No bible salesman, Paul Bettany played the man with no name but one humongous marker on his face

An unemployed fighting monk defied the Catholic Church in order to reconcile with a missing person whose ties go back before his days fighting vampires. Loosely based off the manga, Priest was futuristic martial arts Western where science met supernatural. Beneath this thick as pea soup mixture of genres was a tale about faith and compassion but too much self-indulgent homage to influential genres prevented the development of character depth. Thus, the story could never move forward with any emotional stakes.

Paul Bettany continued his desperate bid to become a super human character. Much like Legion, he has no material to breathe life into one dimensional character designed to look and act like a stone cold vampire killer but very little levity into the motivations of the character and why he would remain so conflicted with the Church that took away so many years of his life.

Karl Urban and Maggie Q had even less to work with as themes of forbidden repressed love, respect, and rivalry are shoehorned into the film and resolved in less than 5 minutes with a flashback scene.

This film had more questions than it had answers. Where did the very alien looking vampires come from? How did the Catholic Church adopt Martial Arts in their war against the Vampires? How does the Church know who was gifted enough to be a Priest? Why would they retire the Priests with so many people in need? What do the Priests have within them that made them more powerful than the vampires? How does this society operate? Why does the walled city of the Church always produce ash to the point of blocking out the sun? Never mind, this was a story with religious themes. Where does God play into this story? As more questions grew, it became clear that this film was more of a product in form than function.
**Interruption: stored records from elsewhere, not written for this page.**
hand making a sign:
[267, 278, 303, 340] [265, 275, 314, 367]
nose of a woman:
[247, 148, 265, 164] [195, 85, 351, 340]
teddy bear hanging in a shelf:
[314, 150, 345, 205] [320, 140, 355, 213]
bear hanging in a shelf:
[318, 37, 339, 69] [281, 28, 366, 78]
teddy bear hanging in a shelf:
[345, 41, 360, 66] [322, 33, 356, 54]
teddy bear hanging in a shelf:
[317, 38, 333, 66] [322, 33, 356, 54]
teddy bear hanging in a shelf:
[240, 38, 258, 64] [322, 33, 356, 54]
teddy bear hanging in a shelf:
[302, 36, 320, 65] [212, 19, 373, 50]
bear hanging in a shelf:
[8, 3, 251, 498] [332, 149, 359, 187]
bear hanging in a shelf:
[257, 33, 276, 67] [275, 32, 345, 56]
Perhaps the biggest question is, are there any redeeming factors in this film? The 2-D animation benefited from the added postproduction 3-D effects and might be the best way to save old school animation cell techniques. Hopefully, one observant person picked it out and will use that to promote better thought out ideas. Alas, Priest had very little recognizable characteristics of a vampire hunter story outside of the obvious crucifix and one scene showing a Nosferatu looking queen. By the time the vampires’ plot was revealed, it had little resemblance to a Western as well. With acting faxed in from a bad Xerox copy, this film was the equivalent of Castlevania 3000.

If I had to rate Priest, it’s a lukewarm pint on a humid day. That is, it never quenched your thirst but on a dry unbearable day with no alternative and your last dollar on the table, you’ll take it.